O Regime Fiscal Extraordinário é, portanto, introduzido a partir de duas emendas constitucionais. A primeira de nº 106, sob a ótica da execução do orçamento, e a segunda de nº 107 – preocupada com questões eleitorais. Tais emendas, inicialmente, suspendem, ao longo da calamidade pública e até 31 de dezembro de 2021, parte dos pilares delimitados pelo Regime Ordinário Fiscal, descrito na Constituição. Inicialmente, a EC de nº 106 seria aplicada a União, mas aplica-se, de forma simétrica, aos demais entes. A Lei Complementar de nº 173/2020, aplicada a todos os entes da Federação, verticalizou o Regime Fiscal Extraordinário cujo objetivo é estabilizar, ainda mais, a atividade financeira do Estado.

Desde já é importante deixar claro que o Regime Fiscal Extraordinário pressupõe o Estado de Calamidade e possui, como outras normas de planejamento financeiro (leis que compõe o Sistema Orçamentário – LPP, LDO e LOA) – prazo de vigência pré-determinado (a vigência se estenderá até 31 de dezembro de 2021). A peculiaridade é que, de fato, as contas poderão ser prestadas de forma segregada pelo Administrador Público.

Ponto que deve ser delimitado é que o Regime Fiscal Extraordinário criado pelo conjunto normativo acima delimitado é uma resposta Nacional para o enfrentamento do COVID-19. Logo, o planejamento é realizado de forma a atender a Federação e os entes que a compõe.

Ao tratar de Direito Financeiro, números são importantes. Segundo o Estudo da Câmara de Deputados – Nota Informativa de nº 21, de 2020, o Programa Federativo de Enfrentamento ao COVID, prevê, no total, uma aplicação de R$ 242,89 (duzentos e quarenta e dois bilhões e oitocentos e noventa milhões de reais). Como gerir os recursos acima mencionados é o grande desafio.

De forma geral, é importante salientar que a emenda Constitucional de nº 106 afastou, no âmbito constitucional, (i) a regra de ouro e (ii) flexibilizou gastos com o pessoal – para contratação temporária.
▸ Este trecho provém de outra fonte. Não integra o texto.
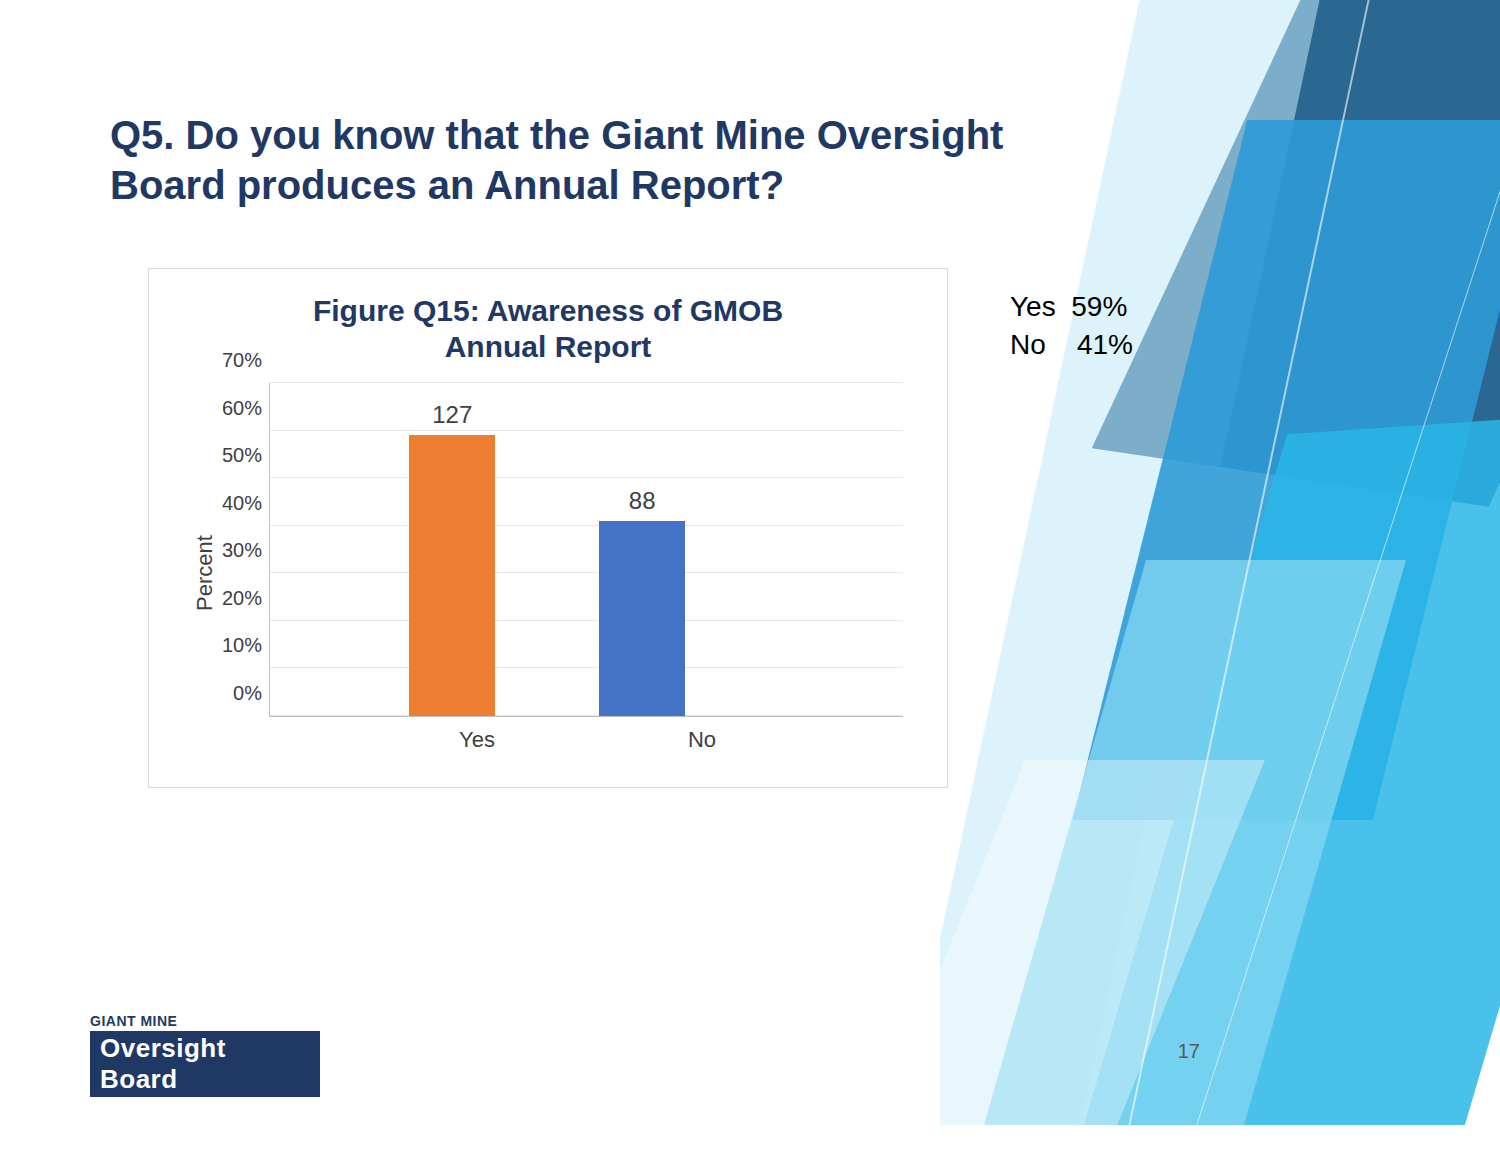Q5. Do you know that the Giant Mine Oversight Board produces an Annual Report?
Figure Q15: Awareness of GMOB
Annual Report
Percent
0%
10%
20%
30%
40%
50%
60%
70%
127
88
Yes
No
Yes 59%
No 41%
17
GIANT MINE
Oversight Board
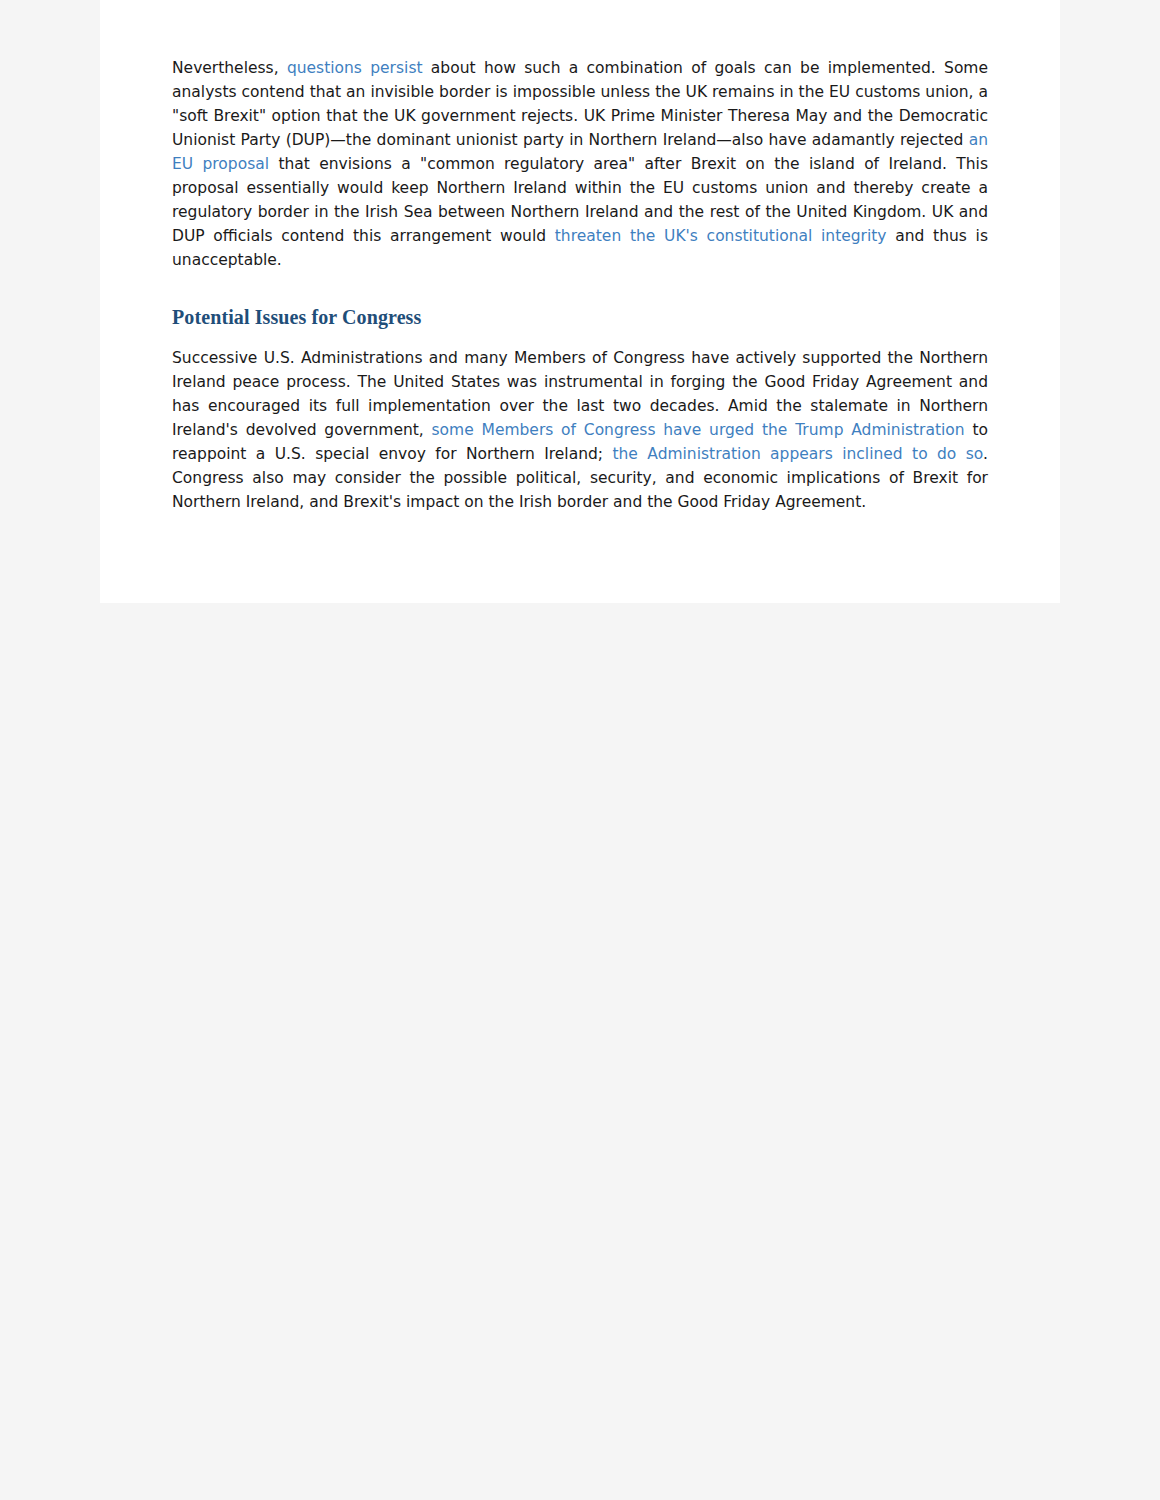Nevertheless, questions persist about how such a combination of goals can be implemented. Some analysts contend that an invisible border is impossible unless the UK remains in the EU customs union, a "soft Brexit" option that the UK government rejects. UK Prime Minister Theresa May and the Democratic Unionist Party (DUP)—the dominant unionist party in Northern Ireland—also have adamantly rejected an EU proposal that envisions a "common regulatory area" after Brexit on the island of Ireland. This proposal essentially would keep Northern Ireland within the EU customs union and thereby create a regulatory border in the Irish Sea between Northern Ireland and the rest of the United Kingdom. UK and DUP officials contend this arrangement would threaten the UK's constitutional integrity and thus is unacceptable.
Potential Issues for Congress
Successive U.S. Administrations and many Members of Congress have actively supported the Northern Ireland peace process. The United States was instrumental in forging the Good Friday Agreement and has encouraged its full implementation over the last two decades. Amid the stalemate in Northern Ireland's devolved government, some Members of Congress have urged the Trump Administration to reappoint a U.S. special envoy for Northern Ireland; the Administration appears inclined to do so. Congress also may consider the possible political, security, and economic implications of Brexit for Northern Ireland, and Brexit's impact on the Irish border and the Good Friday Agreement.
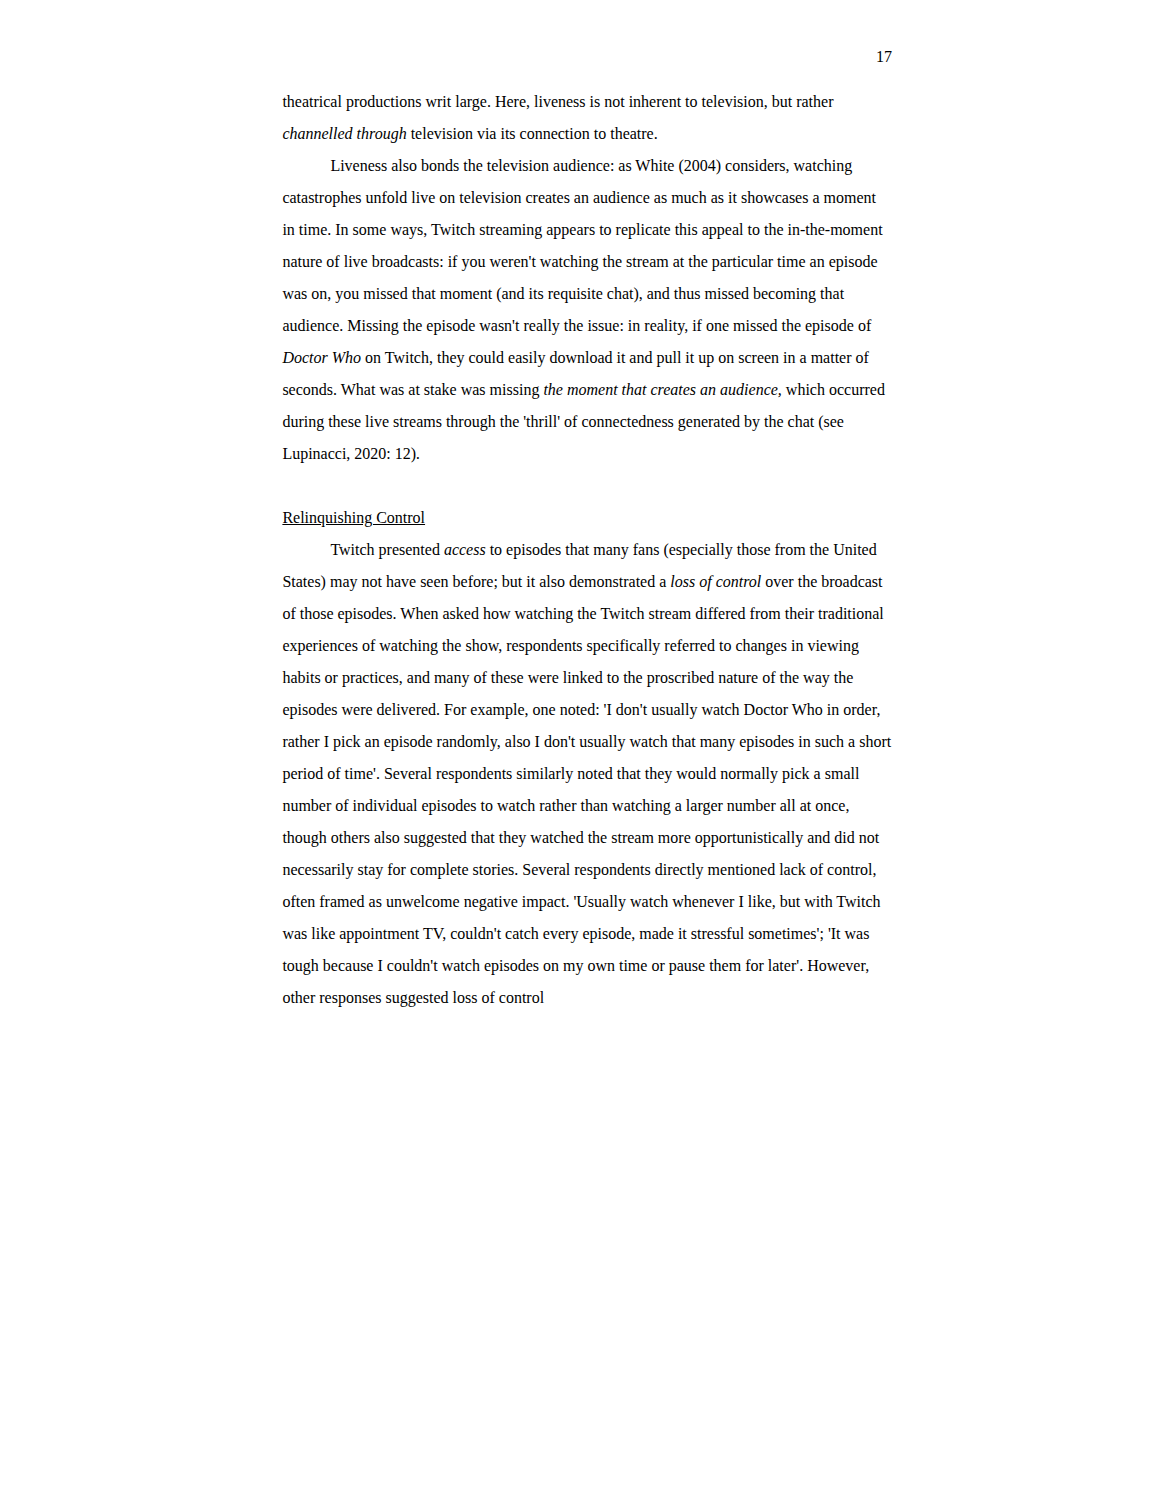17
theatrical productions writ large. Here, liveness is not inherent to television, but rather channelled through television via its connection to theatre.
Liveness also bonds the television audience: as White (2004) considers, watching catastrophes unfold live on television creates an audience as much as it showcases a moment in time. In some ways, Twitch streaming appears to replicate this appeal to the in-the-moment nature of live broadcasts: if you weren't watching the stream at the particular time an episode was on, you missed that moment (and its requisite chat), and thus missed becoming that audience. Missing the episode wasn't really the issue: in reality, if one missed the episode of Doctor Who on Twitch, they could easily download it and pull it up on screen in a matter of seconds. What was at stake was missing the moment that creates an audience, which occurred during these live streams through the 'thrill' of connectedness generated by the chat (see Lupinacci, 2020: 12).
Relinquishing Control
Twitch presented access to episodes that many fans (especially those from the United States) may not have seen before; but it also demonstrated a loss of control over the broadcast of those episodes. When asked how watching the Twitch stream differed from their traditional experiences of watching the show, respondents specifically referred to changes in viewing habits or practices, and many of these were linked to the proscribed nature of the way the episodes were delivered. For example, one noted: 'I don't usually watch Doctor Who in order, rather I pick an episode randomly, also I don't usually watch that many episodes in such a short period of time'. Several respondents similarly noted that they would normally pick a small number of individual episodes to watch rather than watching a larger number all at once, though others also suggested that they watched the stream more opportunistically and did not necessarily stay for complete stories. Several respondents directly mentioned lack of control, often framed as unwelcome negative impact. 'Usually watch whenever I like, but with Twitch was like appointment TV, couldn't catch every episode, made it stressful sometimes'; 'It was tough because I couldn't watch episodes on my own time or pause them for later'. However, other responses suggested loss of control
Em relação ao aumento de despesas, flexibilizou regras no tocante ao gastos que tem como objetivo o enfrentamento ao vírus. Contudo, a EC de nº 106 não flexibilizou o teto e tampouco as exigências relacionadas às estimativas de impactos orçamentários.  A EC de nº 107, por sua vez, que adiou, em razão da pandemia da Covid-19, as eleições municipais de outubro de 2020 e os prazos eleitorais respectivos, criou regras bem específicas a respeito da contratação pública. Por fim, a Lei complementar de nº 173/2020, além de tratar dos temas enumerados na EC de nº 106, criou vedações que, sem dúvidas, trarão reflexos para os próximos anos, em especial, a gestão do pessoal. São elas: (i) vedação de aumento salarial, (ii) vedação a criação de cargos.

A adoção do Regime Fiscal Extraordinário deverá, sem dúvida, obedecer uma perspectiva funcionalista do Direito Financeiro, o qual é, por sua vez, marcado por uma ótica, nas palavras de Fernando Facury Scaff, substancialista, eis que agrega ao Direito Financeiro aspectos axiológicos e teleológicos. Tais aspectos, por sua vez, não são novos. Em verdade, estão descritos na Constituição Federal de 1988. Fernando Facury Scaff esclarece que: “no Brasil, essa finalidade e esse conteúdo constam dos fundamentos (artigo 1o.) e dos objetivos fundamentais (artigo 3) da Constituição” (SCAFF, 2018, p.81).